- _Passage to read_
*-*-*

Salvation in the Concrete Jungles


Chanla (James) Dok met God in the refugee camps after fleeing the genocide in Cambodia (Read his book Salvation in the Killing Fields). He repatriated to the concrete jungles of California and helped start a Khmer (Cambodian) worship group at the Seventh-day Adventist church in Long Beach. They met in the youth room of the English-speaking church. Chanla wanted to be a policeman, but he heard God calling him to gospel ministry. He applied to La Sierra University and the door opened the day before he received his acceptance letter to the police academy.

Chanla raised up a solid group of Khmer believers. Then he moved to be an associate pastor at Norwalk and later pastored other English-speaking churches. He could not forget his own people. The amount of Khmers had grown to around 70,000 in Long Beach alone. Chanla felt they were like sheep without a shepherd. With the help of his district leader and the conference president, he put together a proposal for a center of influence that would be focused on Khmers.

The Southern California Conference recognized the great need and opportunity among this immigrant group. In 2015 they voted in partnership with the Pacific Union to open the Sua Sdei (Welcome) Center. They provide Khmer and English classes, as well as paralegal advice. You can learn more about the ministry at

Recently, ASAP’s founder Judy Aitken visited Pastor Chanla Dok, his wife Vandie, and the Sua Sdei Center. She was thrilled to see many people visiting. Chanla had posted her picture on the program advertisement, hoping that some in the community would remember her from the humanitarian work she did in the refugee camps during the 1980s. A Khmer gentleman named Tom Ly saw the picture. He came to the program and excitedly pressed forward to greet the one who had touched his life with Jesus’ love 35 years previously.

*-*-*

- _Study material_
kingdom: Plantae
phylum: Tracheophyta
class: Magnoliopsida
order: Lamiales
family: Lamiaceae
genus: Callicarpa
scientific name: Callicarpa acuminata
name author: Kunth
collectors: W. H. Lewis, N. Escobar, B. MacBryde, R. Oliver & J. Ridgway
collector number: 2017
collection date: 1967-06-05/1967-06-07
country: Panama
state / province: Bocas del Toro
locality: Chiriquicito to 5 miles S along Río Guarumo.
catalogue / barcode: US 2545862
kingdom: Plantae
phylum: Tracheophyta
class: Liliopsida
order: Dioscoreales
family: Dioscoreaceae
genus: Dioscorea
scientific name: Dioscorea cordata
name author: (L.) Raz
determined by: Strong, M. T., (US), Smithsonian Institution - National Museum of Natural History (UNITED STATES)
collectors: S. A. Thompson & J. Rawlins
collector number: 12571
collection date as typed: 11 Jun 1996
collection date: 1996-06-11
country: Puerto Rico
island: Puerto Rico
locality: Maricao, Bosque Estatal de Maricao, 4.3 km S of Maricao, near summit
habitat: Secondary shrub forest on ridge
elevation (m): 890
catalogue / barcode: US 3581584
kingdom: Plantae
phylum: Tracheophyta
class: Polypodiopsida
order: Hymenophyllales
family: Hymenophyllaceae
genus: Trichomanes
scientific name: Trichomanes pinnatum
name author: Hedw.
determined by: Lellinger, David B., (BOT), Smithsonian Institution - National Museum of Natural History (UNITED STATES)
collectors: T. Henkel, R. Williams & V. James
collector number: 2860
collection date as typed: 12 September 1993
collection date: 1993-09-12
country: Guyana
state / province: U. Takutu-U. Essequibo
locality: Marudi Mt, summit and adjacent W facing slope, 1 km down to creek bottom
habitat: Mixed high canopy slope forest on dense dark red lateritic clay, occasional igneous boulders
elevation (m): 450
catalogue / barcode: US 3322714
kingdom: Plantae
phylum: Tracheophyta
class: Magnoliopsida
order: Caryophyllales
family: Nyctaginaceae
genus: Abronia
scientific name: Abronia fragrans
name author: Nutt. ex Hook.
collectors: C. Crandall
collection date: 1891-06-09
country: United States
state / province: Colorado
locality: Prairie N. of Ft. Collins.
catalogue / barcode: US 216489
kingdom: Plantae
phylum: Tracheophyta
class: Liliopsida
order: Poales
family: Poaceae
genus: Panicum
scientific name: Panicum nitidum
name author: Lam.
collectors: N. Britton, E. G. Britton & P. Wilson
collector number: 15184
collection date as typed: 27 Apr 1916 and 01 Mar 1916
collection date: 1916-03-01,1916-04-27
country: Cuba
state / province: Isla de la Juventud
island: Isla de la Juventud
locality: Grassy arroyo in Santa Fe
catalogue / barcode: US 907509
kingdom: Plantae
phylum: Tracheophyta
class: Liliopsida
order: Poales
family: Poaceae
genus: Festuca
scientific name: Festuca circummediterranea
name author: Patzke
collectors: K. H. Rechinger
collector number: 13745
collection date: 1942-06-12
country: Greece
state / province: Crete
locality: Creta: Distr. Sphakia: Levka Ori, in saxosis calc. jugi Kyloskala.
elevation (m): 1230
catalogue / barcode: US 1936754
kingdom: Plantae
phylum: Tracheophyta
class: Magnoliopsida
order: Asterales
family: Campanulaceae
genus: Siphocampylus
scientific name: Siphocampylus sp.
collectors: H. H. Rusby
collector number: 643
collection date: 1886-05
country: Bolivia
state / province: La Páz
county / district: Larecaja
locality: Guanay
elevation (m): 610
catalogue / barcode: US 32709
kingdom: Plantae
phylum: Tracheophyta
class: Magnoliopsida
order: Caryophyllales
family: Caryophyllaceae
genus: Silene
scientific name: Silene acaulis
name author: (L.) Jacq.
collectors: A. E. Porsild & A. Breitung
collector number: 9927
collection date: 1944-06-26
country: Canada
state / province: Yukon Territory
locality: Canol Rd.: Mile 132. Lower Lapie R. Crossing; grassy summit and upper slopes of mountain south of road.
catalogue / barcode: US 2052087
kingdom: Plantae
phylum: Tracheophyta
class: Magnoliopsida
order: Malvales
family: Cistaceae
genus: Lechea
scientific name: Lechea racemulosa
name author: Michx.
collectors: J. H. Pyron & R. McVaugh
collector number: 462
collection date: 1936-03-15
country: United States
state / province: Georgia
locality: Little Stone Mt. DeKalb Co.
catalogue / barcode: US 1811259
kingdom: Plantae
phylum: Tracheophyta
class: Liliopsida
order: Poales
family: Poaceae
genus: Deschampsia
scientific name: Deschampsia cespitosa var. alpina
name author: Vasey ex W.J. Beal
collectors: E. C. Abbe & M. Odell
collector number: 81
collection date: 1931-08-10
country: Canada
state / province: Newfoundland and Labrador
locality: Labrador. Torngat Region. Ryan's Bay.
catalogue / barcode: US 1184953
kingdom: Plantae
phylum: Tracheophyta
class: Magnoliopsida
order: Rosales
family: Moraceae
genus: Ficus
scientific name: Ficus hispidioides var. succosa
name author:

*-*-*

- _Assigned task_
Continue the account of Chanla Dok's ministry among Khmers in Long Beach, picking up after its final sentence. The listing has no connection to the text.

- _Answer box_
After the program, various individuals and Cambodian members from another worship group met together to earnestly pray for God to bring many more to the center. Some members offered to help run a health fair. They also committed funds to build a church back in Cambodia through ASAP Ministries.

It was a reminder to everyone of the great amount of work yet to be done. Many Khmers live abroad in other Southeast Asian countries, the U.S., France, Australia, and Canada. As far as we know, there are Khmer Seventh-day Adventist worship groups only in Toronto, Canada; Adelaide and Perth, Australia; Lowell, Massachusetts, Charlotte and Lexington, North Carolina; and Long Beach, Stockton, and Loma Linda, California. There is a particular need for outreach in Boston, Seattle, and Philadelphia.

Perhaps you will meet someone from Cambodia like I did on a recent flight. I was thankful for the opportunity to share my faith. The Khmer lady was a high ranking bank official who had, as a student, visited Christian churches. Her interest in a relationship with God was renewed by our visit. I was able to hand her the card and I’m sure she will be watching some of the videos or reading the lessons in her own language. You can do the same. We can reach the world next door.